Won't the DDR take "50 to 150 cycles" to service each request? Or is there some sort of pipelining going on, where the DDR can take a request every 10 cycles but have a whole bunch of queued requests in flight?
Actually, that's pretty much exactly how it works. If you have a bunch of independent requests to DDR—and by independent, I mean that the processor(s) do not stall waiting for the information from one request in order to make the next—then you can get multiple requests in flight and they can pipeline. Streaming works this way, for example. The STREAM benchmark is a textbook example of a benchmark dominated by throughput, where all the accesses are independent.
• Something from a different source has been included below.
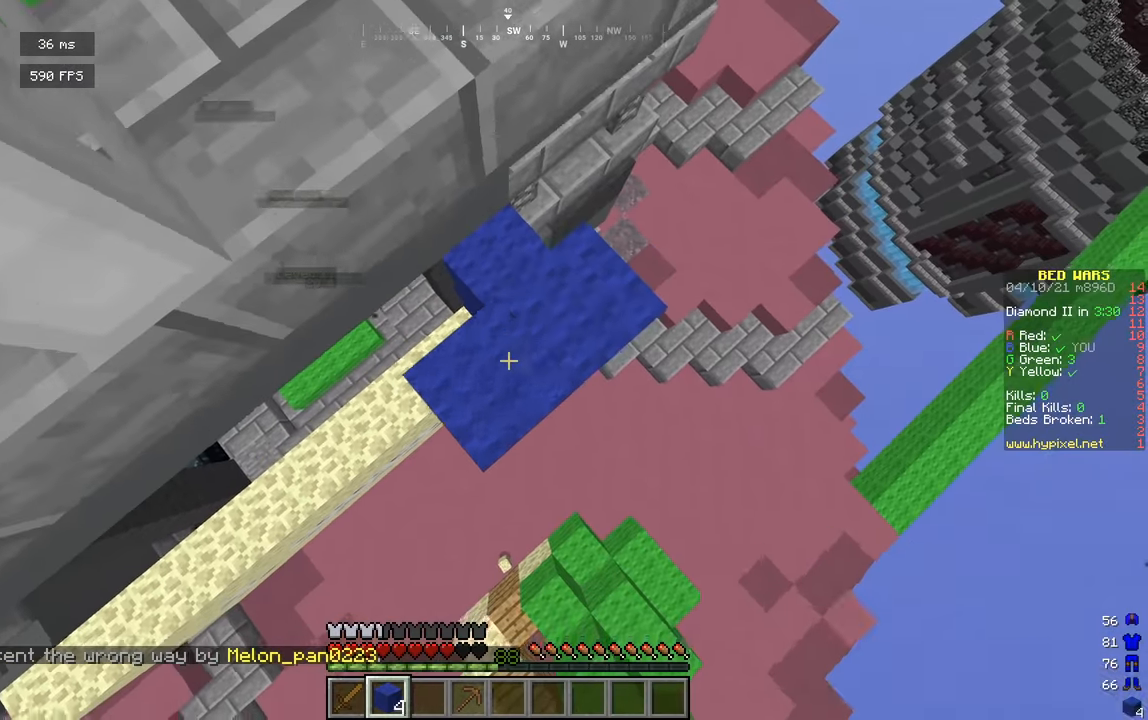
{"keys": ["a", "s"], "mouse": [], "events": [[36, "a", "up"], [72, "s", "up"], [253, "mouse_right", "up"], [271, "s", "down"], [307, "a", "down"]]}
For example, a[i] = b[i] + c[i] does not depend on a[i - K] = b[i - K] + c[i - K] or a[i + K] = b[i + K] + c[i + K] for any value of K in STREAM's "Add" loop. All four loops of the benchmark have that character. So as long as the processor can get enough work in-flight, it can get multiple cache misses outstanding to DDR. And if one processor and its caches have limited ability to 'execute ahead' like this, multiple processors (or multiple independent threads on the same processor) acting independently can fill in those gaps.
Linked list traversal results in a series of requests that are all dependent on each other. If all the requests miss the caches and must go out to DDR, then the CPU's performance is bounded by the round trip latency to DDR, not the DDR's throughput. Take a look at the linked list benchmarks in Ulrich Drpper's paper, "What Every Programmer Should Know About Memory." (Specifically, go down to section 3.3.2 on page 20.) Pay particular attention to Figure 3.15, Sequential vs. Random Read (for a single thread), and also compare to Figure 3.21 which shows multi-threaded random accesses for 1, 2, and 4 threads.
The paper might be a little old (it uses a Pentium 4 for its benchmarks, after all), but the principles remain true. I should know... part of my day job is as a memory system architect.